Retail media : qui en profite en dehors d'Amazon ?

Retail media : qui en profite en dehors d'Amazon ? Six grands acteurs captent la majorité des 20% qui échappent au géant américain.

L'e-retail media en France pèse 1,22 milliard d'euros en 2024, soit 11% du gâteau de la publicité digitale, selon les chiffres rassemblés au sein de l'Observatoire de l'ePub SRI, réalisé par Oliver Wyman, en partenariat avec l'Udecam. Certes. Mais qui en profite vraiment ? Amazon, bien sûr, et de loin, vu qu'il capte les trois quarts des budgets, toutes estimations et études confondues. Maïté Dailleau, partner chez Oliver Wyman, estime entre 75% et 80% la part des recettes du retail media en France captée par la plateforme.

On peut alors se demander qui se partage les autres 20%, soit environ 244 millions d'euros en 2024. Pas grand monde finalement : en tout et pour tout une petite soixantaine d'acteurs, dont seulement six peuvent arborer des enveloppes un peu plus conséquentes. "Les 20% restants sont essentiellement partagés entre une petite dizaine d'acteurs", confie au JDN Maïté Dailleau, citant par ordre alphabétique les acteurs les plus significatifs : Carrefour, Cdiscount, E.Leclerc, Fnac Darty, la régie Infinity (groupes Intermarché et Casino) et Leboncoin.

Une concentration confirmée par Lawrence Taylor, CEO de Retail4Brands, expert en retail media. Selon ses calculs, Amazon arrive en tête avec 77% des budgets investis par les annonceurs en retail media digital onsite en France en 2024, suivi de Cdiscount, avec 6,3%. Les 16,7% restants sont quant à eux répartis entre 54 acteurs sachant que trois d'entre eux, tous issus de la grande distribution, concentreraient déjà à eux seuls près de 50% de ces budgets.

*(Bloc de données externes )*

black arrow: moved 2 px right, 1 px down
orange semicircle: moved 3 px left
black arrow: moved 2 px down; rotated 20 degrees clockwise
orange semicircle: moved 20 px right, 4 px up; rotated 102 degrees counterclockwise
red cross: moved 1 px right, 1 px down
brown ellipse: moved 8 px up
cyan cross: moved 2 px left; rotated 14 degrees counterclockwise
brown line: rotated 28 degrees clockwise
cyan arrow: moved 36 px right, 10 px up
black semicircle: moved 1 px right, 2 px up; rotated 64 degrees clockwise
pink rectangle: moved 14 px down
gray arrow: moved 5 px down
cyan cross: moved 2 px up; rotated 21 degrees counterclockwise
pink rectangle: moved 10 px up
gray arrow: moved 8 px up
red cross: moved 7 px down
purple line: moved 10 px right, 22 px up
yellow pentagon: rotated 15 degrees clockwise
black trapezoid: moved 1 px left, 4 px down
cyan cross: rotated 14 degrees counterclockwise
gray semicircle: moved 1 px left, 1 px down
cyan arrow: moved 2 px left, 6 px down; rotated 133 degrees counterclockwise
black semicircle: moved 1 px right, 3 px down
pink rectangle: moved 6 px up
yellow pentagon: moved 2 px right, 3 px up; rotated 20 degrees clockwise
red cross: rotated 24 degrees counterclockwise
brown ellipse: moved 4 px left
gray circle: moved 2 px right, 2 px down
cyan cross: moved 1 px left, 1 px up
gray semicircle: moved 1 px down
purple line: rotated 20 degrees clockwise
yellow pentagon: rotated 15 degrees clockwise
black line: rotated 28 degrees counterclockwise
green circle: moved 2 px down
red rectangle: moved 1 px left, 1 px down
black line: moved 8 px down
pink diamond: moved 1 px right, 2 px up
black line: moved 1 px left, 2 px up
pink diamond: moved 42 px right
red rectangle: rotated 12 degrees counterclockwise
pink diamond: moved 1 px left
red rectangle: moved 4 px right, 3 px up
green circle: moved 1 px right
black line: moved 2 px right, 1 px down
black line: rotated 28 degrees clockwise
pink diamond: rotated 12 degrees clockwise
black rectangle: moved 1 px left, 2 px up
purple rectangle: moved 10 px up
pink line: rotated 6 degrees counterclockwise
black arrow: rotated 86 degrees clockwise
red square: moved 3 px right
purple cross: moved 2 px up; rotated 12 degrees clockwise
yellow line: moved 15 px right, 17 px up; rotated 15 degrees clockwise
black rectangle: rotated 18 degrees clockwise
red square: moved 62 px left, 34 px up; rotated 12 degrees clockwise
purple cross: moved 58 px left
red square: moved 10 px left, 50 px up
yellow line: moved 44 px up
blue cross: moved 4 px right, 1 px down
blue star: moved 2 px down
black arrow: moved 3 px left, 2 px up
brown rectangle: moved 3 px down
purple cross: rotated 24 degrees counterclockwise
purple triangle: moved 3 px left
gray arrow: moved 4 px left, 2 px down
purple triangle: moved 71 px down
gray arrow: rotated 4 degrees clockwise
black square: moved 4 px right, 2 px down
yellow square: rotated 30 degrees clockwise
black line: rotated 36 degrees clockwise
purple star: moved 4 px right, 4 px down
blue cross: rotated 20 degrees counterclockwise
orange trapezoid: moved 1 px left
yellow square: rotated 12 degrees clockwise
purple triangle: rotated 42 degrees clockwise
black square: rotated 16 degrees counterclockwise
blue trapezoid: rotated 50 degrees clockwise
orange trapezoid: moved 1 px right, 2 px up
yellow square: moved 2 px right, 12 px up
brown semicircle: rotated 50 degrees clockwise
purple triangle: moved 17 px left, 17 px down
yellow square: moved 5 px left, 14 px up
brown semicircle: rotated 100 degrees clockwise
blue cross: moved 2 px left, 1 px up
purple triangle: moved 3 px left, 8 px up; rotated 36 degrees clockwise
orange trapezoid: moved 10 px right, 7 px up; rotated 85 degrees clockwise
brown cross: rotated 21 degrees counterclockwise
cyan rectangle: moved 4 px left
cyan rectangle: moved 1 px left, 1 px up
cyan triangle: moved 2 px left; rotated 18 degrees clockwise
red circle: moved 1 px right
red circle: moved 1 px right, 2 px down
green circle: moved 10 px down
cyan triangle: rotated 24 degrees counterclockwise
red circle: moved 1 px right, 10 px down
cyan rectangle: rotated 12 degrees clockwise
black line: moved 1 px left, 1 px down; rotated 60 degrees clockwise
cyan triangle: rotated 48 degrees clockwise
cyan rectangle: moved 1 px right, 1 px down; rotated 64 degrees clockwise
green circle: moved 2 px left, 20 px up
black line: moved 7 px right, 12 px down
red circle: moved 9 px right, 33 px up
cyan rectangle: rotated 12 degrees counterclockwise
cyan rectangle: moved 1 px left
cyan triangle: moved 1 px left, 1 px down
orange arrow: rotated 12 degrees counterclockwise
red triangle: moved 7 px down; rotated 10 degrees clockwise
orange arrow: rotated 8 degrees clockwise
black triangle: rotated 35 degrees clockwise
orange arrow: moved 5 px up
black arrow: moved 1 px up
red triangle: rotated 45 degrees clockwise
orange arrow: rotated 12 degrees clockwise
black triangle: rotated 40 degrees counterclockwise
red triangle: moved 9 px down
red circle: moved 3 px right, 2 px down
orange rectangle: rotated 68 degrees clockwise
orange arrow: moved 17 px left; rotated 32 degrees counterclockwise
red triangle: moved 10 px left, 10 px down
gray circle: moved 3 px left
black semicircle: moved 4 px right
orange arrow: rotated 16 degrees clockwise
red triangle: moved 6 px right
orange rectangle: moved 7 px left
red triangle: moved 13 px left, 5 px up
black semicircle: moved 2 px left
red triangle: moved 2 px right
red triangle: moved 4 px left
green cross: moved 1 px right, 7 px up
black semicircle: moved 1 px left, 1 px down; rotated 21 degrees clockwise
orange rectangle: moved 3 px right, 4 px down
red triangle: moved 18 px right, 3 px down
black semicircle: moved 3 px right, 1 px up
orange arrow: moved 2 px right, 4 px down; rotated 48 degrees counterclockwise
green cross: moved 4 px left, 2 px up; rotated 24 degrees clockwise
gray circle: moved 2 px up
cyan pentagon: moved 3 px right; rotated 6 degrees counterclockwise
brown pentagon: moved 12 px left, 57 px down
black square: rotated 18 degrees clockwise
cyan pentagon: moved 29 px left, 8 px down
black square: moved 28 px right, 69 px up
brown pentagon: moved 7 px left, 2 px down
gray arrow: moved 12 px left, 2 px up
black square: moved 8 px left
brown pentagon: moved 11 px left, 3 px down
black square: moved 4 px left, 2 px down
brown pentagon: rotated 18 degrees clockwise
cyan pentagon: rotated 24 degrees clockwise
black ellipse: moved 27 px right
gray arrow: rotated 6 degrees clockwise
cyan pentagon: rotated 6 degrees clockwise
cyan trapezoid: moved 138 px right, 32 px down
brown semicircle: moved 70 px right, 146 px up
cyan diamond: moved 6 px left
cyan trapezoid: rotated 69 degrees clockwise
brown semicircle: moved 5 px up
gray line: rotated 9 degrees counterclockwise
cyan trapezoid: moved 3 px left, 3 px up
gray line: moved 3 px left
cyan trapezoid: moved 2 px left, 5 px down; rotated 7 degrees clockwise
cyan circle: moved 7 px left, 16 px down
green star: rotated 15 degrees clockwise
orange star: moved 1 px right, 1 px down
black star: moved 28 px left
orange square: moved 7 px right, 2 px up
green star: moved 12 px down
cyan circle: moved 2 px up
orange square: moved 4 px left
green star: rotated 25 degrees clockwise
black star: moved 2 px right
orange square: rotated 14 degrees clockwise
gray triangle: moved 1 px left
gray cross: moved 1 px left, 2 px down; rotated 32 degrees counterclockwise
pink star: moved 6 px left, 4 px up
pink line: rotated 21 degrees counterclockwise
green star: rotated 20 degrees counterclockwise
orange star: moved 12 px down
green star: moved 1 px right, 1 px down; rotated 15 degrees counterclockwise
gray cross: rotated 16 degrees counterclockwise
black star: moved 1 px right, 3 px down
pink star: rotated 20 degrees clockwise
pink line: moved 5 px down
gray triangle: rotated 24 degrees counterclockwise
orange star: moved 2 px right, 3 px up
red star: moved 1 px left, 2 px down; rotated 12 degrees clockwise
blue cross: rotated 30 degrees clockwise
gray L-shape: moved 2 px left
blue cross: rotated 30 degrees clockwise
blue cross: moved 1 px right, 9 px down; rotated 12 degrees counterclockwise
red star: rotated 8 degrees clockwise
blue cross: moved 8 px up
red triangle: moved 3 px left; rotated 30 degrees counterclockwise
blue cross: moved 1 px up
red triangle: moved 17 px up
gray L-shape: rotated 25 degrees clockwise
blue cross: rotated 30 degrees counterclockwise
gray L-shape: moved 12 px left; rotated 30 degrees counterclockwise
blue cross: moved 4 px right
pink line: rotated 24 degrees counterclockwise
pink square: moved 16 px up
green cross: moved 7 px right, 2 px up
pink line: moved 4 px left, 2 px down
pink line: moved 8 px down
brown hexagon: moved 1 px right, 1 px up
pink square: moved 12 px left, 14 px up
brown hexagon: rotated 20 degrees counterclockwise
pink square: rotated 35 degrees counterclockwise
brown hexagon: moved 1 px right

Preuve que le business reste très concentré.

Impact du drive

En observant les outsiders d'Amazon, on peut se demander si le drive apporte un avantage pour percer dans le retail media. Et la réponse est : oui et non. Certes, un E. Leclerc peut être fier de ses 5,97 milliards d'euros de recettes réalisées dans le drive en 2024 en France, en hausse de 9% comparé à 2023, selon l'information dévoilée par Olivier Dauvers dans son blog. Mais ce marché reste encore très concentré et émergeant, E.Leclerc pesant d'après Statista 46% du marché, suivi de loin par Carrefour (13%), Intermarché (13%), U (10%), Auchan (9,5%) et Chronodrive (4%).

De plus, le fait de disposer d'une forte présence sur le drive ne suffit pas pour assurer au retailer des revenus médias conséquents car encore faut-il savoir développer son business média en déployant les technologies et les formats adéquats pour la monétisation de ces inventaires. "E.Leclerc a certes une forte présence sur le drive mais son offre de liens sponsorisés ne date que de l'automne dernier (l'annonce date du 6 novembre, ndlr). Or, on sait que les liens sponsorisés pèsent pour 73% du retail media. C'est le format plébiscité par les annonceurs", analyse Guilhem Bodin, partner chez Converteo.

Quid de la croissance ? "La quasi-intégralité de la croissance du retail media 2024 a été captée par Amazon auprès de petits annonceurs", confie au JDN Maïté Dailleau. "Certes, le poids d'Amazon fait qu'il qui capte la croissance en valeur absolue. Mais en pourcentage, d'autres retailers sont mieux disant", lance pour sa part Lawrence Taylor. "D'ici deux ou trois ans Amazon ne comptera plus pour 77% mais plutôt pour 66% du marché", prédit-il.

Un bémol cependant à toutes ces analyses est qu'il est difficile pour les experts de tracer les frontières du retail media, de faire avec précision la part des choses entre ce qui relève de l'achat média pur (comptabilisé en tant que tel sur le site du retailer et pour lequel l'annonceur attend un reporting précis) et ce qui relève davantage de deals noués dans le cadre de négociations commerciales entre les industriels et leurs distributeurs. De plus il faut se contenter des montants déclarés par les régies comme base de calcul de ces estimations.

Un dernier KPI à surveiller : le coup de frein du retail media en 2024, qui n'a évolué "que" de 14% contre +24% en 2023, quand il était le levier de publicité digitale à la plus forte croissance.